[TASK DIRECTIONS]
From the line with "yeterince tanınmaları sa" to the line with "セラピスト2015年 4月号", retype each line exactly as it stands in the records below, but skip the pictures.

** RECORDED INFORMATION follows **

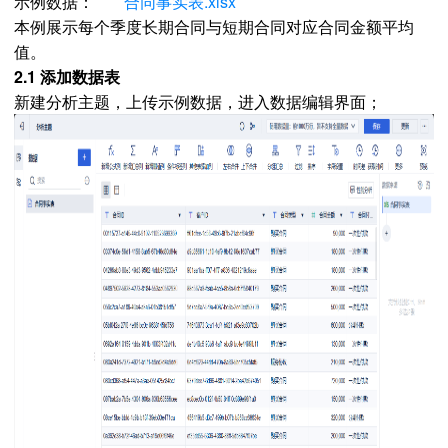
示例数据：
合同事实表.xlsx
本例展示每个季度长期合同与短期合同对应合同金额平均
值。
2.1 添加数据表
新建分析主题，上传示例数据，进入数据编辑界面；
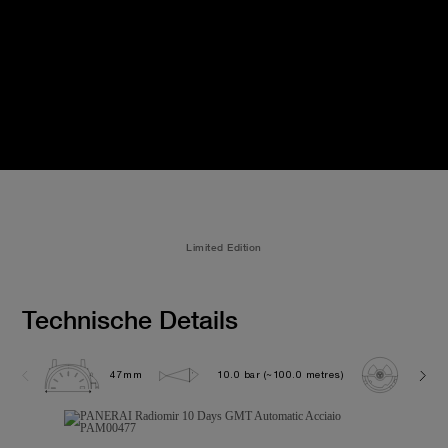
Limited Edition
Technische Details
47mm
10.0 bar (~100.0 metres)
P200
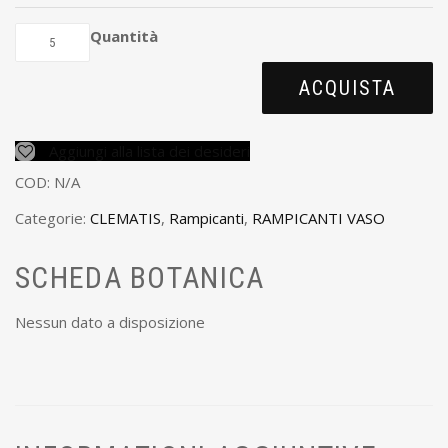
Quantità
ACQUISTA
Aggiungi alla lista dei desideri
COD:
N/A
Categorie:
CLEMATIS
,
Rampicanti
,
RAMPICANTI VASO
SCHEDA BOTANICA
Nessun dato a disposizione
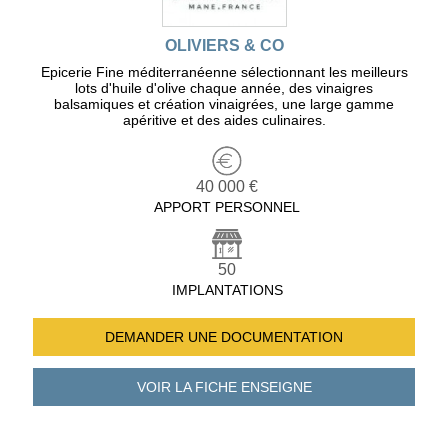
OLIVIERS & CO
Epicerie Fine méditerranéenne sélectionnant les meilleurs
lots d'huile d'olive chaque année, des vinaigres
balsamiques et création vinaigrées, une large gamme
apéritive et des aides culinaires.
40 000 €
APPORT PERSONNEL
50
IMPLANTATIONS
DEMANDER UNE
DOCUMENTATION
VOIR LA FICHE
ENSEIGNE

** End of RECORDED INFORMATION **
** RECORDED INFORMATION follows **

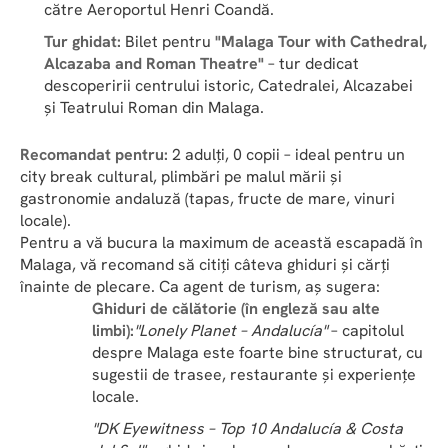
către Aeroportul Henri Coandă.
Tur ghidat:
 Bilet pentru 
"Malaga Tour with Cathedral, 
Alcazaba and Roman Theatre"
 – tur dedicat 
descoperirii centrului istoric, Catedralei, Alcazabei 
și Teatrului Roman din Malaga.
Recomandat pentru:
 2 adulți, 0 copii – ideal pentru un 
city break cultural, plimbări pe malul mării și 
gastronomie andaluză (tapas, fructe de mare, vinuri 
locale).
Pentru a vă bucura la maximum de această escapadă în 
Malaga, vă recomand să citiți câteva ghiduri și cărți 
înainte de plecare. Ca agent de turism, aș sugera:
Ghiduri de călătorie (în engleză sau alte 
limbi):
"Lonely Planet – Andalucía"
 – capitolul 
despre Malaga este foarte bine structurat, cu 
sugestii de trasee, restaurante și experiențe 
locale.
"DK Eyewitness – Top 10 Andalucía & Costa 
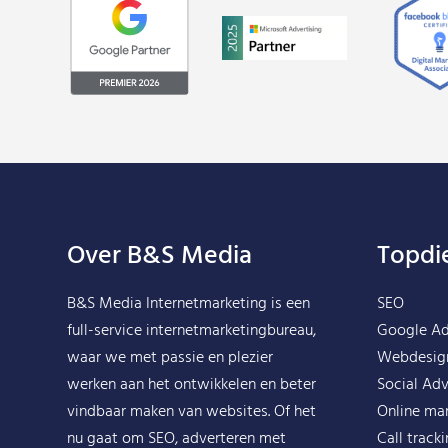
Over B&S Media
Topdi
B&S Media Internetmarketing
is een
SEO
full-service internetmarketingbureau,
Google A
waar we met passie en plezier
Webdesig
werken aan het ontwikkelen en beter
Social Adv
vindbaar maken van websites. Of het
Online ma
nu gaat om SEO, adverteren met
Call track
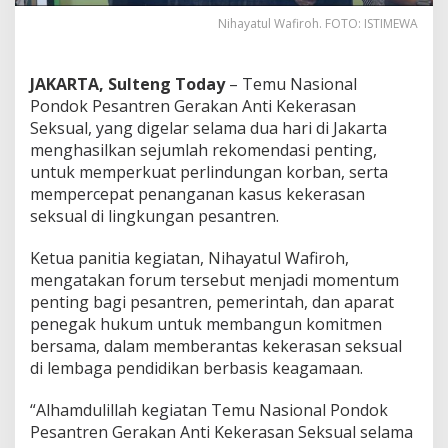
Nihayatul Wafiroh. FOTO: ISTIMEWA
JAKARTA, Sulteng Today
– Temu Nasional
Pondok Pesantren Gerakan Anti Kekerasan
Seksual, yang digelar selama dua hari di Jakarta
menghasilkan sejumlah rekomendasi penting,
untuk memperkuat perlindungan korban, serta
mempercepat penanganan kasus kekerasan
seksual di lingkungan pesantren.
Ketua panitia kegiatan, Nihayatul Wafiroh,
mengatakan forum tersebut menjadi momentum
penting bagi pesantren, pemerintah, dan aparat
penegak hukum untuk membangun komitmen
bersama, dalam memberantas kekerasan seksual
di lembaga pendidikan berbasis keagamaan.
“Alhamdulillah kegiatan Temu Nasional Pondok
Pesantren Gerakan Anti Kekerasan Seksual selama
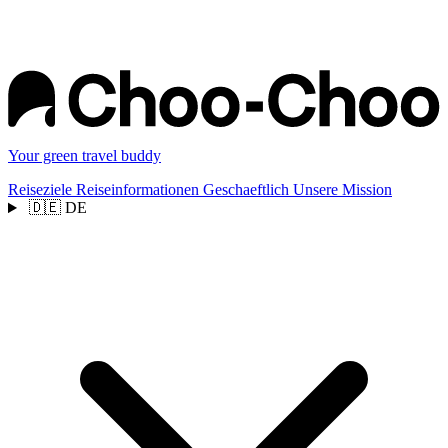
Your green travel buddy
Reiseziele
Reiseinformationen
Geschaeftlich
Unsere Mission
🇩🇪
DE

** End of RECORDED INFORMATION **
** RECORDED INFORMATION follows **

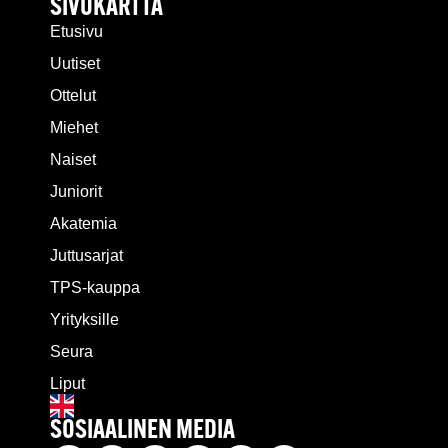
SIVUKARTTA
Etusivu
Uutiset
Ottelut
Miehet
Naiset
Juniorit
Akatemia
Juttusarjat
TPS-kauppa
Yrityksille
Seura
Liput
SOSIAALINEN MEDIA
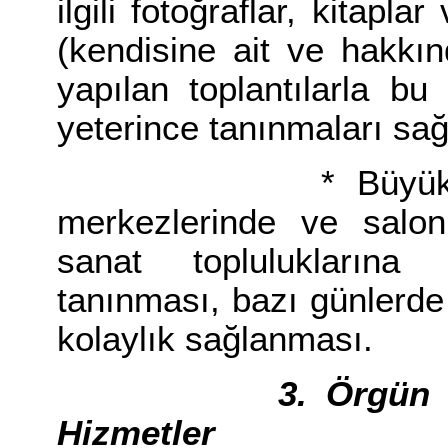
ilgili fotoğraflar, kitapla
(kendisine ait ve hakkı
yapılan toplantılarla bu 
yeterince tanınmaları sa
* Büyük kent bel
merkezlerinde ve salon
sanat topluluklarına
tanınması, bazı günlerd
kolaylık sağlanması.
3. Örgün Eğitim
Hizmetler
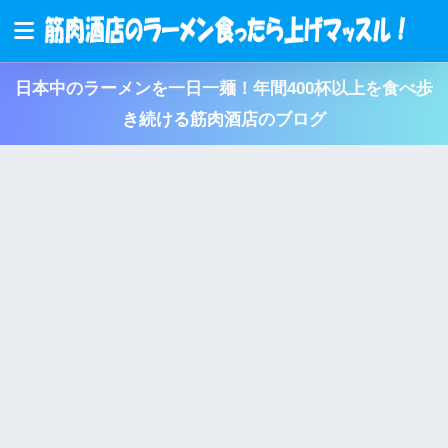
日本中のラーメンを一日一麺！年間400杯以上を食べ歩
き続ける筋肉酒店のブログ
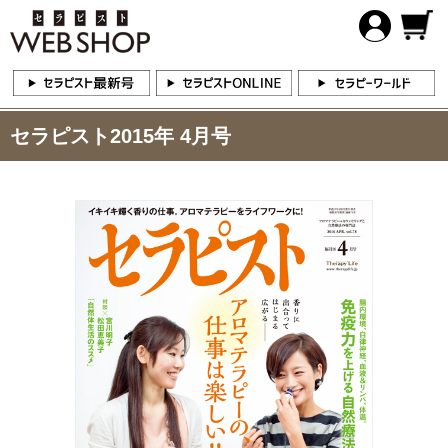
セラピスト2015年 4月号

** End of RECORDED INFORMATION **

[SOLUTION TO THIS TASK]
yeterince tanınmaları sa
* Büyük kent bel
merkezlerinde ve salon
sanat topluluklarına
tanınması, bazı günlerd
kolaylık sağlanması.
3. Örgün Eğitim
Hizmetler
日本中のラーメンを一日一麺！年間400杯以上を食べ歩
き続ける筋肉酒店のブログ
セラピスト2015年 4月号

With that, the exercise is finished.